> [Task prompt]
When counting, include every line of the data that holds "worn", then state the total alone.

▼▼▼

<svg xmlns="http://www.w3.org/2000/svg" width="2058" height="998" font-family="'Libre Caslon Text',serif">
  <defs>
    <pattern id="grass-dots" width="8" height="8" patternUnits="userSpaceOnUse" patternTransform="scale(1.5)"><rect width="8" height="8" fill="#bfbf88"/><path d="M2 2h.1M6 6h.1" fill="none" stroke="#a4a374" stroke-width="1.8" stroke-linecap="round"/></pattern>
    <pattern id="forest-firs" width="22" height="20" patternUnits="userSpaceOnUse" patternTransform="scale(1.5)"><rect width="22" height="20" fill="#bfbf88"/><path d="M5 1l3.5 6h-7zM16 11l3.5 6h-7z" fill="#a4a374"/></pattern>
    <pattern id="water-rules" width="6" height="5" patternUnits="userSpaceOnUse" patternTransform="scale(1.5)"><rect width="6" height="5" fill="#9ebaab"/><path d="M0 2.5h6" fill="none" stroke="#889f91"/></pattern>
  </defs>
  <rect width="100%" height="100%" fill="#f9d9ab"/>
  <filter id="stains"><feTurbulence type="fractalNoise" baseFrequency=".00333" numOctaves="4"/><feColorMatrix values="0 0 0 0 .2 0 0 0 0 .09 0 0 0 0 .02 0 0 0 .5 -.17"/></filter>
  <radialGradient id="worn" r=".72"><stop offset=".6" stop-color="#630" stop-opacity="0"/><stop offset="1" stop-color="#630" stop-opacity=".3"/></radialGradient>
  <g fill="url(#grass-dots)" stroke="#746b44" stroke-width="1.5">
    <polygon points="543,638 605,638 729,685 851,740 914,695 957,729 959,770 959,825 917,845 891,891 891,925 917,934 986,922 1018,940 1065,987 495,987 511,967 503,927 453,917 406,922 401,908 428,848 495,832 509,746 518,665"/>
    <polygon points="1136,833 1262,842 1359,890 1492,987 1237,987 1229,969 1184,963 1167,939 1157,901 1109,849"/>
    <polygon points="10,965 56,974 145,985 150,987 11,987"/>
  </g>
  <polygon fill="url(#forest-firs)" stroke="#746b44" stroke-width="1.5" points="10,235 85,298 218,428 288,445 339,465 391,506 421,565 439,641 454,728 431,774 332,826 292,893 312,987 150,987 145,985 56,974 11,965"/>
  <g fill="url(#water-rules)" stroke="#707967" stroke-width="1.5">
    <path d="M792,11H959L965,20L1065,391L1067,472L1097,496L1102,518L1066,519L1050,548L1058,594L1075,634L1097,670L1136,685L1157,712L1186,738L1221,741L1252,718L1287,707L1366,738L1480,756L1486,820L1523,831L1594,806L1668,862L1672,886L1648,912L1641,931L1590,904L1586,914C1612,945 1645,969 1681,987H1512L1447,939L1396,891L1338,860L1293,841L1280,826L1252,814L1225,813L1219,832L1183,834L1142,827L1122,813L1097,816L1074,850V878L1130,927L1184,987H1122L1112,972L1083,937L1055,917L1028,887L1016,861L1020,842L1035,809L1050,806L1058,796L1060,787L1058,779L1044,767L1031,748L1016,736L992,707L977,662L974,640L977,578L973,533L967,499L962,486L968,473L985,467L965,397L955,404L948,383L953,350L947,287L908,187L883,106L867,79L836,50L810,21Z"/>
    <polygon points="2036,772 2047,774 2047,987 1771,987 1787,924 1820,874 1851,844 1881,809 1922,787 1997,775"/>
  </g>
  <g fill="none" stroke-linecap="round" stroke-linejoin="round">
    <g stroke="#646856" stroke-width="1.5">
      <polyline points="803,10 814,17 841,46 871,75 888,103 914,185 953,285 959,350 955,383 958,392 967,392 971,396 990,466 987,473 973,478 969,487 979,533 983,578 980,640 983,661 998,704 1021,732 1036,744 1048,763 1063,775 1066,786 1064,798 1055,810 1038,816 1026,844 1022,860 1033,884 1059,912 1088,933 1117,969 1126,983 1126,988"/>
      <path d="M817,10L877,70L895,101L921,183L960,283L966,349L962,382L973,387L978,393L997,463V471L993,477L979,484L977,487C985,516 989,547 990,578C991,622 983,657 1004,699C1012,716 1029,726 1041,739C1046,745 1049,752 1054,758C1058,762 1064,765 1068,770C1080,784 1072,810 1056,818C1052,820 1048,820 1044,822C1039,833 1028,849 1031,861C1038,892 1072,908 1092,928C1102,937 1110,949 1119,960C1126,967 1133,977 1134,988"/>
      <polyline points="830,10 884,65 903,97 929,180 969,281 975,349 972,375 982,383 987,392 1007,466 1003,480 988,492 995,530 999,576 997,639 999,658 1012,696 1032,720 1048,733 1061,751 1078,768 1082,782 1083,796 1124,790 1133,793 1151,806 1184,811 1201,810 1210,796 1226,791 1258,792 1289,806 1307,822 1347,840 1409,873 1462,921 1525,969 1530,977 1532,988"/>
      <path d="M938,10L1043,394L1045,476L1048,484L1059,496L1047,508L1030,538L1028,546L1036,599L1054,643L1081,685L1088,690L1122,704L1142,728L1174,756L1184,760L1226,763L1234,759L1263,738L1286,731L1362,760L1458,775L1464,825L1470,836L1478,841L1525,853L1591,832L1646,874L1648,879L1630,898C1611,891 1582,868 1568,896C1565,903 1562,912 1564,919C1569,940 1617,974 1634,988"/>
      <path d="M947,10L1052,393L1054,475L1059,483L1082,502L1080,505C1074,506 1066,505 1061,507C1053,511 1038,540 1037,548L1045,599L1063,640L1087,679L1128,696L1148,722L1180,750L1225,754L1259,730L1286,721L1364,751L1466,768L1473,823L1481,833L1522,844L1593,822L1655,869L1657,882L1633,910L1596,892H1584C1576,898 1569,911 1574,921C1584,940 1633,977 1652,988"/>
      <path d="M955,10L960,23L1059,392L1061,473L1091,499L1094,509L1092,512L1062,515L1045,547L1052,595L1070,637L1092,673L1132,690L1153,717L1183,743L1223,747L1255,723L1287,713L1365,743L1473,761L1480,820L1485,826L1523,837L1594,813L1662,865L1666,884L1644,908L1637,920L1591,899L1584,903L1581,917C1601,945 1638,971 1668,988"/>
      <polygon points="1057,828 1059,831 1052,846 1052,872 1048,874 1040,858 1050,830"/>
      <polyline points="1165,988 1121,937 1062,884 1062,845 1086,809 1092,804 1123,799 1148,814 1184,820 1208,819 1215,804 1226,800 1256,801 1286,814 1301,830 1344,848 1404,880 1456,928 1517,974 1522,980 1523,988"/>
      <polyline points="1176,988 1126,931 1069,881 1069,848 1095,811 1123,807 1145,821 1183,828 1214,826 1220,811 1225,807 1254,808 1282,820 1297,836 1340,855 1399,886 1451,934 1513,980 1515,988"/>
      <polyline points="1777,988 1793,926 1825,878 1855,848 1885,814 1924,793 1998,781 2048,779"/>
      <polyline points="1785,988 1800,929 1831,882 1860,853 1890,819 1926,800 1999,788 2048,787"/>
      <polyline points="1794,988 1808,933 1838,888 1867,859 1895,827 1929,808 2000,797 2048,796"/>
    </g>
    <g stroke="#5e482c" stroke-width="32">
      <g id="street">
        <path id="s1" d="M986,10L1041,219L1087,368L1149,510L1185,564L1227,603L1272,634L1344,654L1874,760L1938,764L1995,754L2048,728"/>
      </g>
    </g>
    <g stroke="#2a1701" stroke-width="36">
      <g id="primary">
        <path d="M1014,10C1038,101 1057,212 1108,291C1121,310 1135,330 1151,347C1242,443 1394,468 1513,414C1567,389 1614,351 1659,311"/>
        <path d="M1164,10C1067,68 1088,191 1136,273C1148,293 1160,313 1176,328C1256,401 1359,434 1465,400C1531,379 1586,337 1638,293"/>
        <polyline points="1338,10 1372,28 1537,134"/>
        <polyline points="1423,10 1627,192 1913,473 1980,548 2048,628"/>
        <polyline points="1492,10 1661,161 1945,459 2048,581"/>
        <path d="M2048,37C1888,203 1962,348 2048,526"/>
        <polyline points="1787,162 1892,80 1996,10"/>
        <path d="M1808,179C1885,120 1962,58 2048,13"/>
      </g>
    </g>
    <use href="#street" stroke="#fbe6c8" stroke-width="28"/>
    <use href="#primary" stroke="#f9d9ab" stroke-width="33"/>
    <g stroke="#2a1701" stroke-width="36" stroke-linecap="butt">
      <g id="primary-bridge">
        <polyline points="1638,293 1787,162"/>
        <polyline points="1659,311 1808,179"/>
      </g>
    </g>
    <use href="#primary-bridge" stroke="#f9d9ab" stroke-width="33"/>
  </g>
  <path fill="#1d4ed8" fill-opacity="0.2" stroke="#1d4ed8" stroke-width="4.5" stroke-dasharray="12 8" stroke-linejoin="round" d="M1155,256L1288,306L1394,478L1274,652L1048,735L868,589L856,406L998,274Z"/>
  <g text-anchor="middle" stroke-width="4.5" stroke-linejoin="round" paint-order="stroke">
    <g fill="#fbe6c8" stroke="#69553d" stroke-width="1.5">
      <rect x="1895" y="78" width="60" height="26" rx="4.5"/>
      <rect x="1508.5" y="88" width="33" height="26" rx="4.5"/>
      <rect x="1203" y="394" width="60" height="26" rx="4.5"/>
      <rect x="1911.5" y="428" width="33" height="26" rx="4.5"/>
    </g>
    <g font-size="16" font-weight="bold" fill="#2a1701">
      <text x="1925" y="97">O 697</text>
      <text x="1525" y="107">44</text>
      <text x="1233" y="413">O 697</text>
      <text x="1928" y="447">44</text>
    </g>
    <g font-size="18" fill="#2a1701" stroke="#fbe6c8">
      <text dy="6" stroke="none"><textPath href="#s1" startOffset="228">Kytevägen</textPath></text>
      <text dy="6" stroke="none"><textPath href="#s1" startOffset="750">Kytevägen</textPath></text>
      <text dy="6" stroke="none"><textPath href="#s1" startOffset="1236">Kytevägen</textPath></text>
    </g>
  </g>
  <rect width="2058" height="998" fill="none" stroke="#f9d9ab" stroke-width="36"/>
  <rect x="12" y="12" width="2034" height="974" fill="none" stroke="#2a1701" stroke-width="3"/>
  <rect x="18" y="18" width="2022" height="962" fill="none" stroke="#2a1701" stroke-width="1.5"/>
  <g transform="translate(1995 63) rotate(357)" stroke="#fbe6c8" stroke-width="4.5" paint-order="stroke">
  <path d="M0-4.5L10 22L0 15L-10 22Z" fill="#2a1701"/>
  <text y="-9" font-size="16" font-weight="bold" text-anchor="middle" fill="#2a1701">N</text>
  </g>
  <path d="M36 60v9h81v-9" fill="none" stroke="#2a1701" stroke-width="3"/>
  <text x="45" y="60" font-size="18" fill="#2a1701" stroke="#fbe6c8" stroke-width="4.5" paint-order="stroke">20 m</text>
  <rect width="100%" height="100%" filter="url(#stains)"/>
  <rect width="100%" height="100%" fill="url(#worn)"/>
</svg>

▲▲▲

> [Solved exercise]
2